**Document passage**

-=-=-

Creating a Design System for our SaaS App and Company

You can tell whether a company will succeed or fail by looking at their CSS.

The first time I learned about design systems was at a workshop in Boulder in 2012.

The facilitator walked us through using Bootstrap. Afterwards I asked him if his company used Bootstrap. He said,

"Not Bootstrap. We've built something similar but custom."

I thought that sounded like a lot of work.

It wasn't until I spent the next five years meandering through our SaaS app that I realized how much work it must've saved.

With Bundlify, we started with a design system. This style guide is the MVP of our MVP. Took us a week. Will save us years.

Here's how you can create one just like it…


A quick note on branding a SaaS company.

When most people think of branding, they think logo, colors, etc.

Jeff Bezos put it best:

"Your brand is what other people say about you when you’re not in the room."

Jeff Bezos, Amazon

So, yes.

Your brand is viewed through your logo and colors, but it's created through the experience you provide.

In software, you want your brand to be consistent, reliable, and delightful.

Q: As a software company, how do you guarantee a consistent, reliable, and delightful experience?

-=-=-

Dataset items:
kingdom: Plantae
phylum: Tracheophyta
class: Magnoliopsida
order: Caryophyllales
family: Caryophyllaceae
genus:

-=-=-

**Directions**
1 > According to the post on creating a design system, where and when did the writer first learn about design systems?
2 > Summarize the post on creating a design system in two sentences.
3 > In the post on creating a design system, why is a brand said to be more than a logo and colors?

**Per-task outputs**
1 > At a workshop in Boulder in 2012.

2 > After first hearing about design systems at a 2012 workshop and then spending five years working through a SaaS app, the writer saw how much work such a system saves, so Bundlify started with a style guide that took a week to build and is expected to save years. The post also holds that a brand is seen through its logo and colors but created through the experience provided, which in software should be consistent, reliable, and delightful.

3 > Citing Jeff Bezos, the post defines a brand as what other people say about you when you're not in the room. The logo and colors are how the brand is viewed, but the brand itself is created through the experience you provide.